> WRITTEN TASK: Return the listing exactly as it appears, but strip out the images.
****************************************
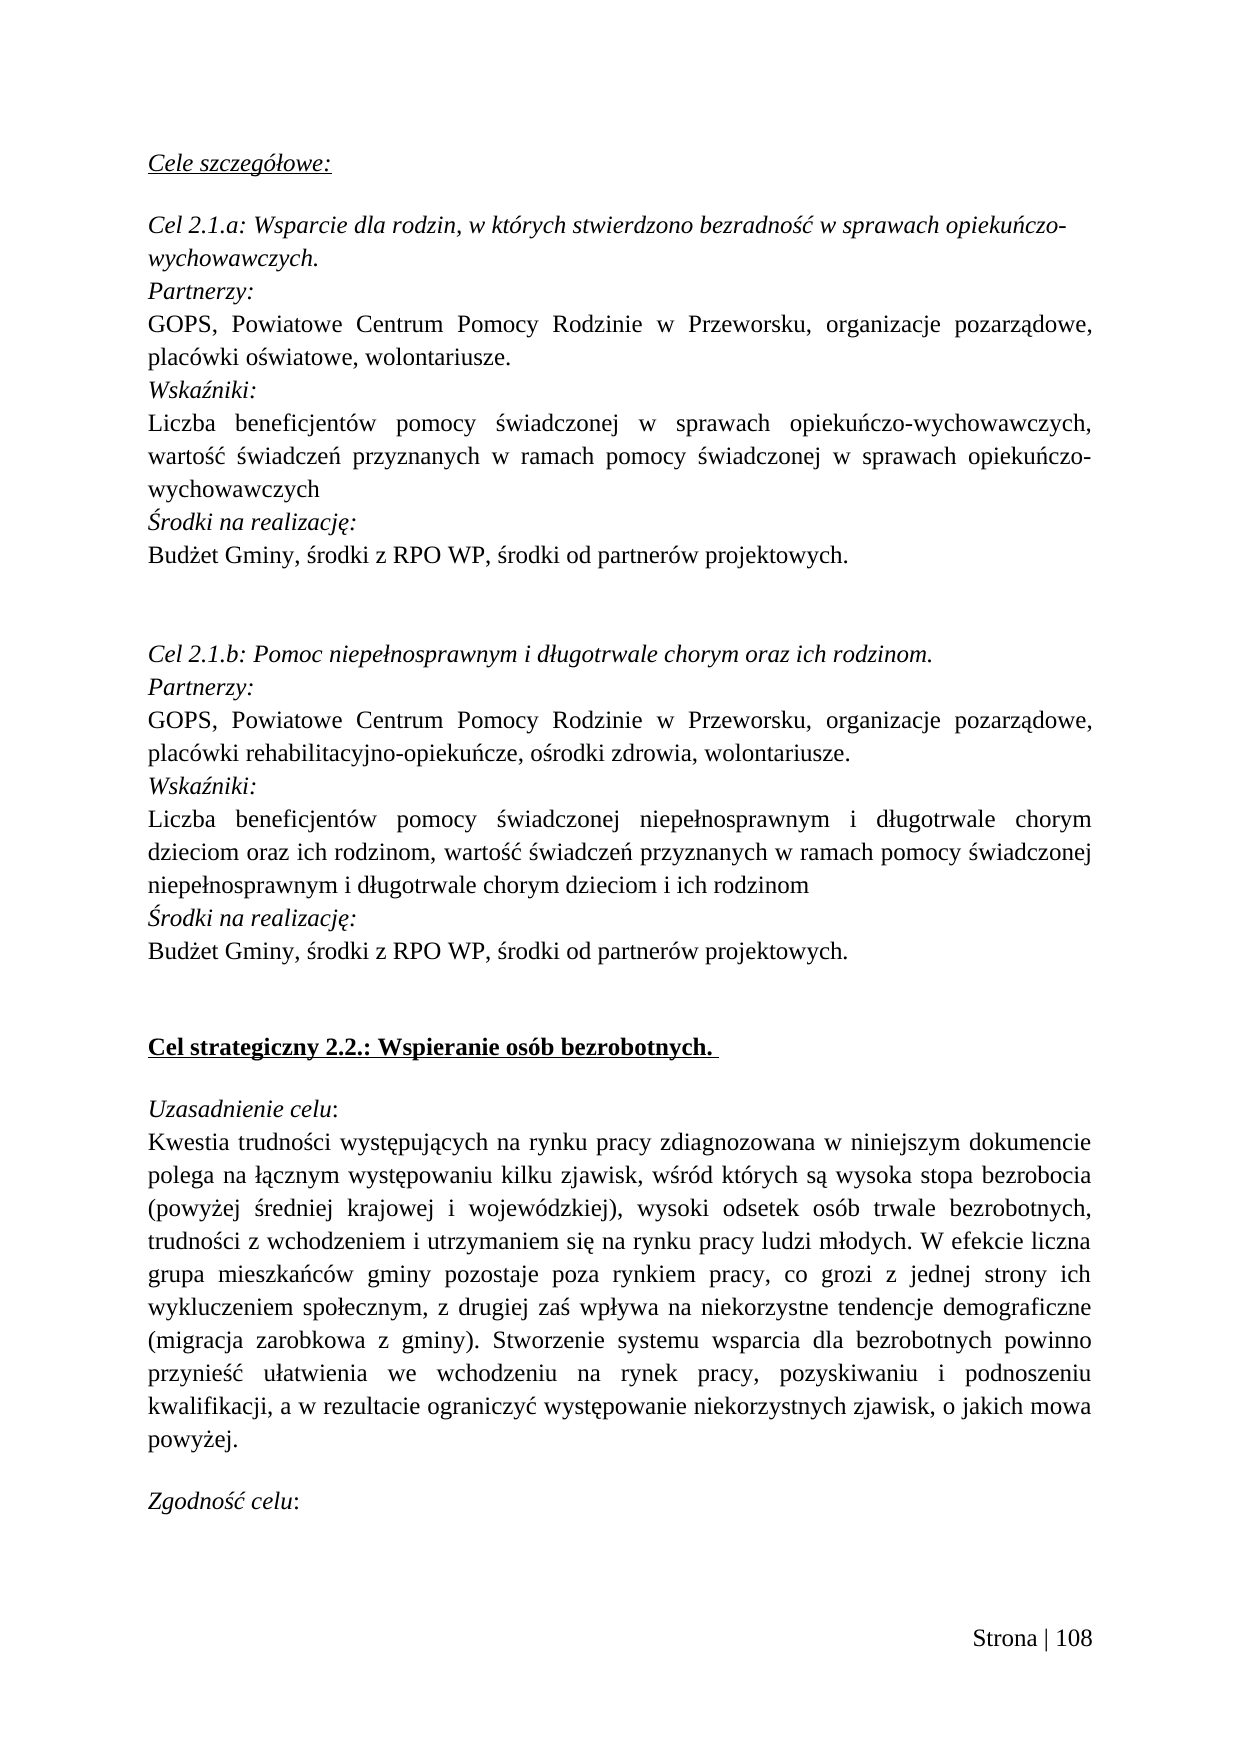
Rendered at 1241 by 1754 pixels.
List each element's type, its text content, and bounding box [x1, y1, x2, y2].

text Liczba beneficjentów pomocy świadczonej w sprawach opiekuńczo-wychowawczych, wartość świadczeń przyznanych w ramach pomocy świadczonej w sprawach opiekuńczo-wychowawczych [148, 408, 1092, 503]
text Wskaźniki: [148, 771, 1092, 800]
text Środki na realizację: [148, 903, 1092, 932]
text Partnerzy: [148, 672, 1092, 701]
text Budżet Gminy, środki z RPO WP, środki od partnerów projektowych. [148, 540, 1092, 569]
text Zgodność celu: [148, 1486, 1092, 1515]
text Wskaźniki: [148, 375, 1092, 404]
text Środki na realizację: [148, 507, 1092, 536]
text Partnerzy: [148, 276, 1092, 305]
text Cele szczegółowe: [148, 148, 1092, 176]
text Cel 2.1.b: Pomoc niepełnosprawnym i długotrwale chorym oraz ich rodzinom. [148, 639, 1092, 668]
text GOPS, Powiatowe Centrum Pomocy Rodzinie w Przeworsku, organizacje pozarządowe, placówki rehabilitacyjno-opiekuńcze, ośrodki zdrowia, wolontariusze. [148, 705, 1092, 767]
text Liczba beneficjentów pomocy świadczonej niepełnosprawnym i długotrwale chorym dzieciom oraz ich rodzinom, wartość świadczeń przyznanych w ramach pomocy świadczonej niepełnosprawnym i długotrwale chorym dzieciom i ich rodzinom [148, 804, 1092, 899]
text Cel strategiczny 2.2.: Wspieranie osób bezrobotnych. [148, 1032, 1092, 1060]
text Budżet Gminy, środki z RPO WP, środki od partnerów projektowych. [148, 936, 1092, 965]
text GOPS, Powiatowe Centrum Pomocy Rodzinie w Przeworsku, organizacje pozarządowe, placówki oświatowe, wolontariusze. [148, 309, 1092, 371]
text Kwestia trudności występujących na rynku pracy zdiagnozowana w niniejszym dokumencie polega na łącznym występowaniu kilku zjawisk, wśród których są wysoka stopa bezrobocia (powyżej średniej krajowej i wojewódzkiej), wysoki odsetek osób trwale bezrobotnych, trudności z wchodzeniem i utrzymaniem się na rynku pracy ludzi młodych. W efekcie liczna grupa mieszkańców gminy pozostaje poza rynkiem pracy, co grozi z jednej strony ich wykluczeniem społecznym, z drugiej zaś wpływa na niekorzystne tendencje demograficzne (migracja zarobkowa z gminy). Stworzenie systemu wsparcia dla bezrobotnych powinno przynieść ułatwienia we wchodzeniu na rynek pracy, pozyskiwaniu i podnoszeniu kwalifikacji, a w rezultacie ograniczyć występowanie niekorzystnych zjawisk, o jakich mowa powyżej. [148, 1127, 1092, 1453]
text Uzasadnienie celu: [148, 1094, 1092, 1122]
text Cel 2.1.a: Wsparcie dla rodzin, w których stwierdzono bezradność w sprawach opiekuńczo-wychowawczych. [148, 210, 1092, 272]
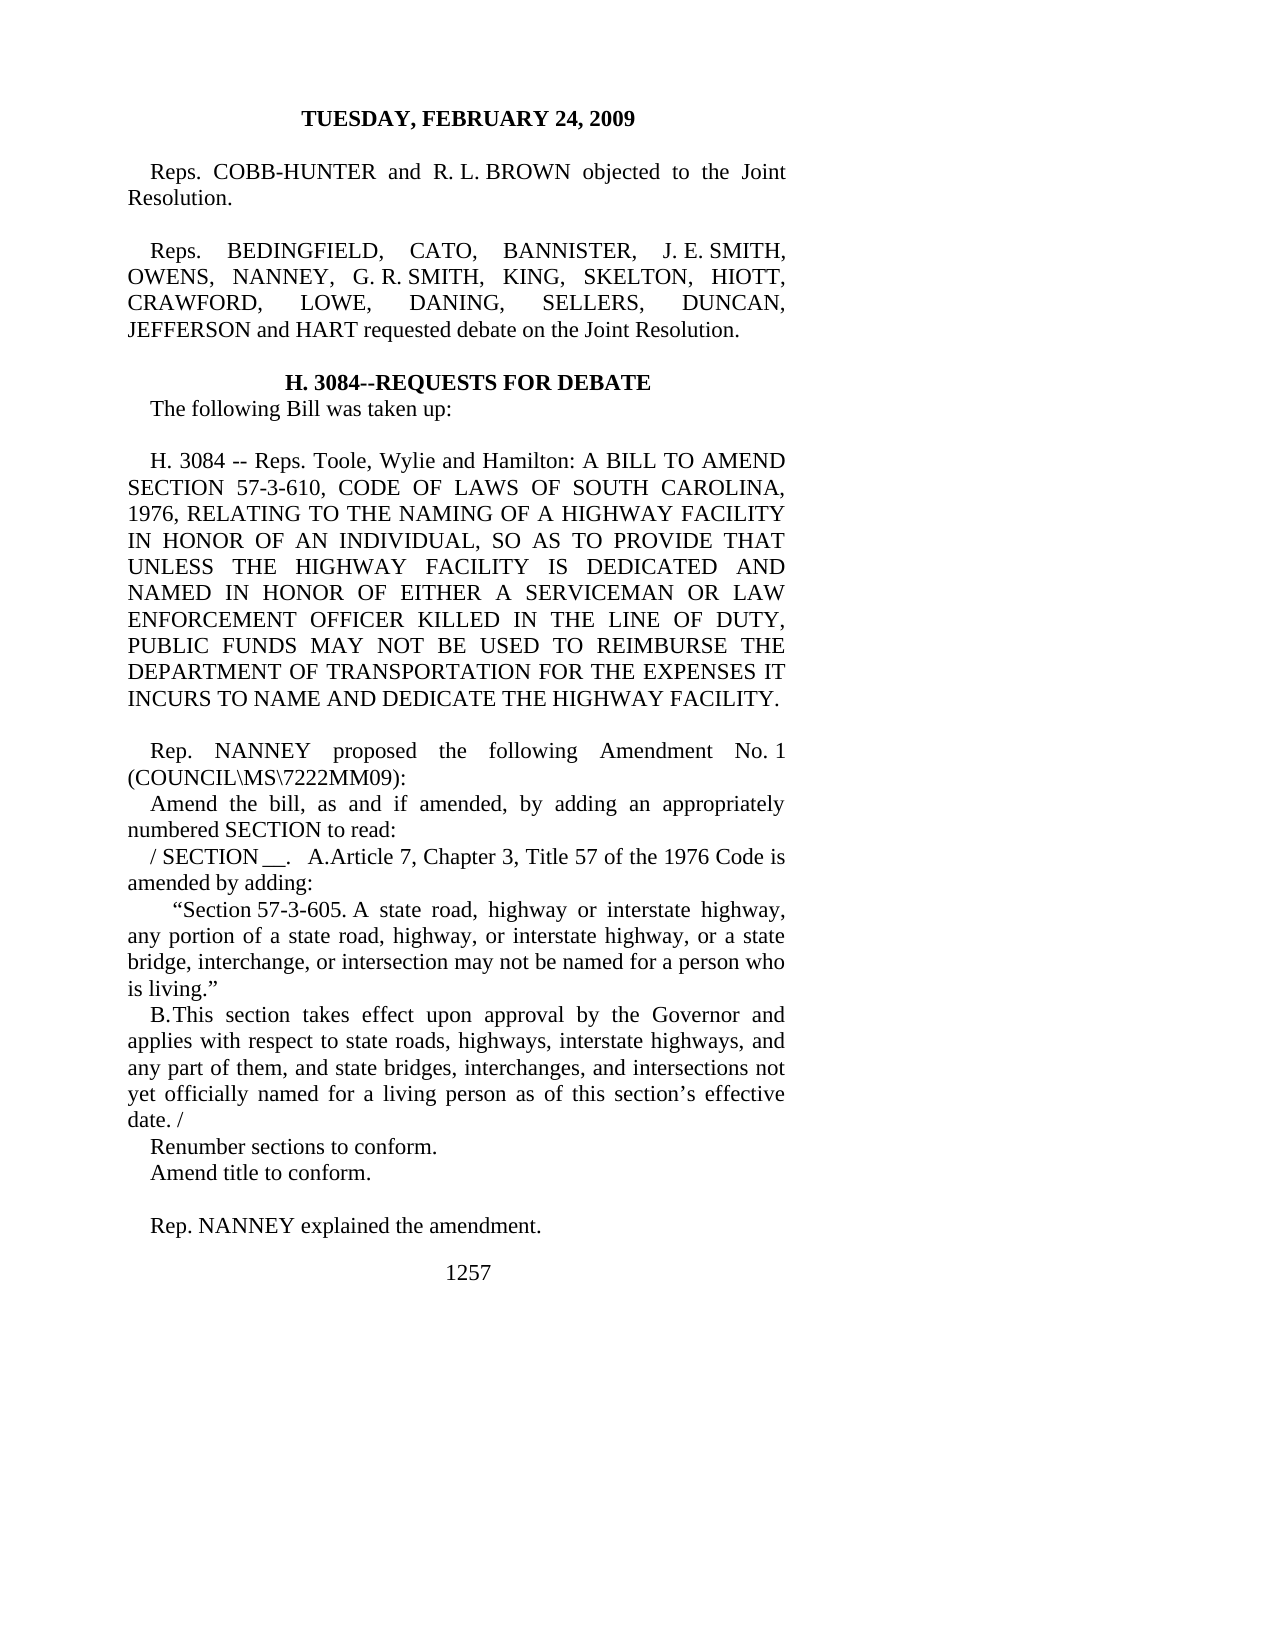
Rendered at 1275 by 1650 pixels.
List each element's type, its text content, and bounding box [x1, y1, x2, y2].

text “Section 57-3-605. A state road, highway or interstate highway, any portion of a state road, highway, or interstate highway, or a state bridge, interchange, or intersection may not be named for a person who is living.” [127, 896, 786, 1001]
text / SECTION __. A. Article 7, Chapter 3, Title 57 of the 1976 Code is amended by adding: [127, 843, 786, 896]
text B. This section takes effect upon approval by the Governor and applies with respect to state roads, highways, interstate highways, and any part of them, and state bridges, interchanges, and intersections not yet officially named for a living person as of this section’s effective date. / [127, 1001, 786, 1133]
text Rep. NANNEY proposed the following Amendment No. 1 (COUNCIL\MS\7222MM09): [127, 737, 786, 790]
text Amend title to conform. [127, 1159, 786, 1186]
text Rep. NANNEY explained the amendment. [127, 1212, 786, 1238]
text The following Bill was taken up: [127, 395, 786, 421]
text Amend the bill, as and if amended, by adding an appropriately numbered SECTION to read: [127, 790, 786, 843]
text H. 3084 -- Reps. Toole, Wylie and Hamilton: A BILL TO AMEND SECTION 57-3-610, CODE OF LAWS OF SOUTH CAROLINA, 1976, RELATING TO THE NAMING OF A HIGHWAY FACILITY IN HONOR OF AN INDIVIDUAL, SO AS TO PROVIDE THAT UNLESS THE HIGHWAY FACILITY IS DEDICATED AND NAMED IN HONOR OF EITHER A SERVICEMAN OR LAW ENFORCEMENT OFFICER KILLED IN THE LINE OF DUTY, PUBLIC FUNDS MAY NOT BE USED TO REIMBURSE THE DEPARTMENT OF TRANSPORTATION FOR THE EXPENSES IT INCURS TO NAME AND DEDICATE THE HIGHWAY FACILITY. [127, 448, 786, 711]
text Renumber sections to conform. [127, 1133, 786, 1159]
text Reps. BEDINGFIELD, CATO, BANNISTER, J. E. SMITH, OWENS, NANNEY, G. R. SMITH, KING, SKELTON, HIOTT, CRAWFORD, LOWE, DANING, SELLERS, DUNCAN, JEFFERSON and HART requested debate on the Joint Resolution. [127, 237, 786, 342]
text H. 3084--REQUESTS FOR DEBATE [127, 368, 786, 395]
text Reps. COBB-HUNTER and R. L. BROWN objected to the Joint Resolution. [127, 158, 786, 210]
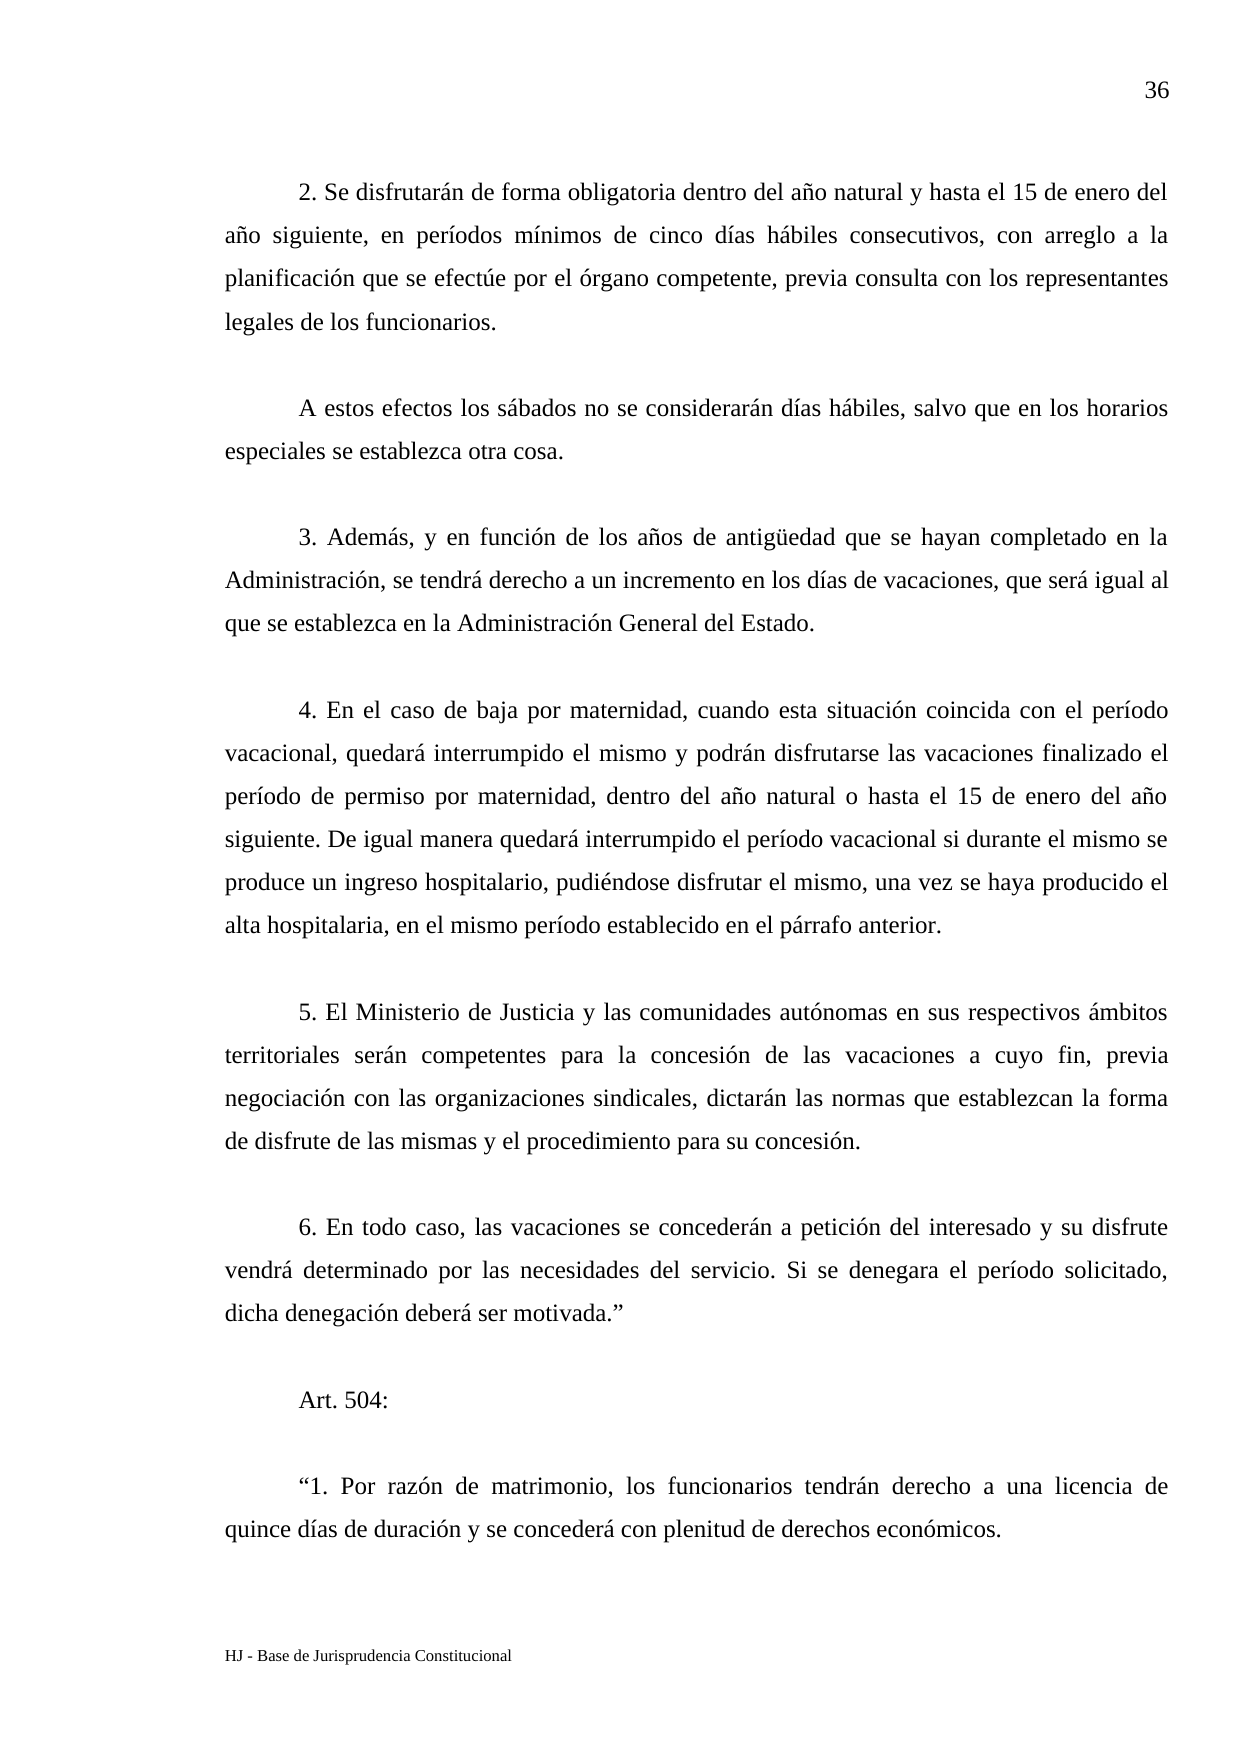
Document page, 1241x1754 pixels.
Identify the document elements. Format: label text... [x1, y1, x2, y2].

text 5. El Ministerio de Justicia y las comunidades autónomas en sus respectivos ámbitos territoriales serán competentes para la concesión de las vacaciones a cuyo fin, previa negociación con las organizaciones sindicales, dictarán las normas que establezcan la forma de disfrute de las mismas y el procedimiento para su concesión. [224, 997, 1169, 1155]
****************************************
> SOLUTION FOR THIS EXERCISE:
Rendered at 1241 by 1754 pixels.
List each element's type, its text content, and bounding box [x1, y1, x2, y2].

text Liczba beneficjentów pomocy świadczonej w sprawach opiekuńczo-wychowawczych, wartość świadczeń przyznanych w ramach pomocy świadczonej w sprawach opiekuńczo-wychowawczych [148, 408, 1092, 503]
text Wskaźniki: [148, 771, 1092, 800]
text Środki na realizację: [148, 903, 1092, 932]
text Partnerzy: [148, 672, 1092, 701]
text Budżet Gminy, środki z RPO WP, środki od partnerów projektowych. [148, 540, 1092, 569]
text Zgodność celu: [148, 1486, 1092, 1515]
text Wskaźniki: [148, 375, 1092, 404]
text Środki na realizację: [148, 507, 1092, 536]
text Partnerzy: [148, 276, 1092, 305]
text Cele szczegółowe: [148, 148, 1092, 176]
text Cel 2.1.b: Pomoc niepełnosprawnym i długotrwale chorym oraz ich rodzinom. [148, 639, 1092, 668]
text GOPS, Powiatowe Centrum Pomocy Rodzinie w Przeworsku, organizacje pozarządowe, placówki rehabilitacyjno-opiekuńcze, ośrodki zdrowia, wolontariusze. [148, 705, 1092, 767]
text Liczba beneficjentów pomocy świadczonej niepełnosprawnym i długotrwale chorym dzieciom oraz ich rodzinom, wartość świadczeń przyznanych w ramach pomocy świadczonej niepełnosprawnym i długotrwale chorym dzieciom i ich rodzinom [148, 804, 1092, 899]
text Cel strategiczny 2.2.: Wspieranie osób bezrobotnych. [148, 1032, 1092, 1060]
text Budżet Gminy, środki z RPO WP, środki od partnerów projektowych. [148, 936, 1092, 965]
text GOPS, Powiatowe Centrum Pomocy Rodzinie w Przeworsku, organizacje pozarządowe, placówki oświatowe, wolontariusze. [148, 309, 1092, 371]
text Kwestia trudności występujących na rynku pracy zdiagnozowana w niniejszym dokumencie polega na łącznym występowaniu kilku zjawisk, wśród których są wysoka stopa bezrobocia (powyżej średniej krajowej i wojewódzkiej), wysoki odsetek osób trwale bezrobotnych, trudności z wchodzeniem i utrzymaniem się na rynku pracy ludzi młodych. W efekcie liczna grupa mieszkańców gminy pozostaje poza rynkiem pracy, co grozi z jednej strony ich wykluczeniem społecznym, z drugiej zaś wpływa na niekorzystne tendencje demograficzne (migracja zarobkowa z gminy). Stworzenie systemu wsparcia dla bezrobotnych powinno przynieść ułatwienia we wchodzeniu na rynek pracy, pozyskiwaniu i podnoszeniu kwalifikacji, a w rezultacie ograniczyć występowanie niekorzystnych zjawisk, o jakich mowa powyżej. [148, 1127, 1092, 1453]
text Uzasadnienie celu: [148, 1094, 1092, 1122]
text Cel 2.1.a: Wsparcie dla rodzin, w których stwierdzono bezradność w sprawach opiekuńczo-wychowawczych. [148, 210, 1092, 272]
Rendered at 1275 by 1650 pixels.
List each element's type, its text content, and bounding box [x1, y1, x2, y2].

text “Section 57-3-605. A state road, highway or interstate highway, any portion of a state road, highway, or interstate highway, or a state bridge, interchange, or intersection may not be named for a person who is living.” [127, 896, 786, 1001]
text / SECTION __. A. Article 7, Chapter 3, Title 57 of the 1976 Code is amended by adding: [127, 843, 786, 896]
text B. This section takes effect upon approval by the Governor and applies with respect to state roads, highways, interstate highways, and any part of them, and state bridges, interchanges, and intersections not yet officially named for a living person as of this section’s effective date. / [127, 1001, 786, 1133]
text Rep. NANNEY proposed the following Amendment No. 1 (COUNCIL\MS\7222MM09): [127, 737, 786, 790]
text Amend title to conform. [127, 1159, 786, 1186]
text Rep. NANNEY explained the amendment. [127, 1212, 786, 1238]
text The following Bill was taken up: [127, 395, 786, 421]
text Amend the bill, as and if amended, by adding an appropriately numbered SECTION to read: [127, 790, 786, 843]
text H. 3084 -- Reps. Toole, Wylie and Hamilton: A BILL TO AMEND SECTION 57-3-610, CODE OF LAWS OF SOUTH CAROLINA, 1976, RELATING TO THE NAMING OF A HIGHWAY FACILITY IN HONOR OF AN INDIVIDUAL, SO AS TO PROVIDE THAT UNLESS THE HIGHWAY FACILITY IS DEDICATED AND NAMED IN HONOR OF EITHER A SERVICEMAN OR LAW ENFORCEMENT OFFICER KILLED IN THE LINE OF DUTY, PUBLIC FUNDS MAY NOT BE USED TO REIMBURSE THE DEPARTMENT OF TRANSPORTATION FOR THE EXPENSES IT INCURS TO NAME AND DEDICATE THE HIGHWAY FACILITY. [127, 448, 786, 711]
text Renumber sections to conform. [127, 1133, 786, 1159]
text Reps. BEDINGFIELD, CATO, BANNISTER, J. E. SMITH, OWENS, NANNEY, G. R. SMITH, KING, SKELTON, HIOTT, CRAWFORD, LOWE, DANING, SELLERS, DUNCAN, JEFFERSON and HART requested debate on the Joint Resolution. [127, 237, 786, 342]
text H. 3084--REQUESTS FOR DEBATE [127, 368, 786, 395]
text Reps. COBB-HUNTER and R. L. BROWN objected to the Joint Resolution. [127, 158, 786, 210]
Document page, 1241x1754 pixels.
Identify the document elements. Format: label text... [x1, y1, x2, y2].

text 5. El Ministerio de Justicia y las comunidades autónomas en sus respectivos ámbitos territoriales serán competentes para la concesión de las vacaciones a cuyo fin, previa negociación con las organizaciones sindicales, dictarán las normas que establezcan la forma de disfrute de las mismas y el procedimiento para su concesión. [224, 997, 1169, 1155]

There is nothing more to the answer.